> [PROBLEM REQUIREMENTS]:
Go through the following data and transcribe exactly the stretch of lines from the one holding "calidad nutricional se" to the one holding "una variación de", both included.

> [RECORDS SUPPLIED]:
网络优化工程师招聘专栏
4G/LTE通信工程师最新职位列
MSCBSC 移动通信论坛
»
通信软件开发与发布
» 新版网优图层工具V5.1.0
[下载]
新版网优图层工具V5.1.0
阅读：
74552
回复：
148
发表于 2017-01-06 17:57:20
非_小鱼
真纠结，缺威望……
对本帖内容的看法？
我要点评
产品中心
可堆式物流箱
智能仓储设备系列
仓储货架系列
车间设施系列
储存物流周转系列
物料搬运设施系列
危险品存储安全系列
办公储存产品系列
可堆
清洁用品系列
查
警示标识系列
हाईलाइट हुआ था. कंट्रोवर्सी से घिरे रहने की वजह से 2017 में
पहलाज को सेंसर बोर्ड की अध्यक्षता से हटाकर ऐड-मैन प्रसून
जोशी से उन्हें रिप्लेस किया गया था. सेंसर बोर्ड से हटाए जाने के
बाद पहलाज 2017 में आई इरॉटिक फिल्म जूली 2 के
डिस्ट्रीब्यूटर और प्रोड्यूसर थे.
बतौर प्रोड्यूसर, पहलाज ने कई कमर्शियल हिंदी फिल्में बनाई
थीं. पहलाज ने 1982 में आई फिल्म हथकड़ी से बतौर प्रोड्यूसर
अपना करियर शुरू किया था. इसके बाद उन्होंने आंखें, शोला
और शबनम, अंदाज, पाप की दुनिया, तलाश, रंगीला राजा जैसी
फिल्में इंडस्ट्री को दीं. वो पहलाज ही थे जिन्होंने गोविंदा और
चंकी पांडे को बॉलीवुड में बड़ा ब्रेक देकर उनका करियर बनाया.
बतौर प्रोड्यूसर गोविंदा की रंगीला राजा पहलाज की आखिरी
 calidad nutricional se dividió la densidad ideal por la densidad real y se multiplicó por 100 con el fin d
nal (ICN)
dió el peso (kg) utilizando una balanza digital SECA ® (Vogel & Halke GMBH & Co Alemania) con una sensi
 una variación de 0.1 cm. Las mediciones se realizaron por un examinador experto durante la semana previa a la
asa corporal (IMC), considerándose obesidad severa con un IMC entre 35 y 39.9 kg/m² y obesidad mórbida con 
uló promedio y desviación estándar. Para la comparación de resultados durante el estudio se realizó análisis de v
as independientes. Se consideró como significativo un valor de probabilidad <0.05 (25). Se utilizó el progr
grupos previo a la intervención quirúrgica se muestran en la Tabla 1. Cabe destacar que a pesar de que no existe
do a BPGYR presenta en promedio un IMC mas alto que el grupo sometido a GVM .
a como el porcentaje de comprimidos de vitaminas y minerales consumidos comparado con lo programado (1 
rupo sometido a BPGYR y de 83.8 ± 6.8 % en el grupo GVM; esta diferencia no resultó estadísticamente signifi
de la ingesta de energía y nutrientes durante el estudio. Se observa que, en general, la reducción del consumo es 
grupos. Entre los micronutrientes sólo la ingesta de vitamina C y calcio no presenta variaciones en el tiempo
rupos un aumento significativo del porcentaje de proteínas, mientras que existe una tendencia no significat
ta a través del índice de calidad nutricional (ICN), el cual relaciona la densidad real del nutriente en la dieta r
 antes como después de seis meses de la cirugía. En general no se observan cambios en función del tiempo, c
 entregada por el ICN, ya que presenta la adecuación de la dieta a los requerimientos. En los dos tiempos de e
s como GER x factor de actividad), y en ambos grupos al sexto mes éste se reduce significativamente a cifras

> [EXPECTED OUTPUT]:
 calidad nutricional se dividió la densidad ideal por la densidad real y se multiplicó por 100 con el fin d
nal (ICN)
dió el peso (kg) utilizando una balanza digital SECA ® (Vogel & Halke GMBH & Co Alemania) con una sensi
 una variación de 0.1 cm. Las mediciones se realizaron por un examinador experto durante la semana previa a la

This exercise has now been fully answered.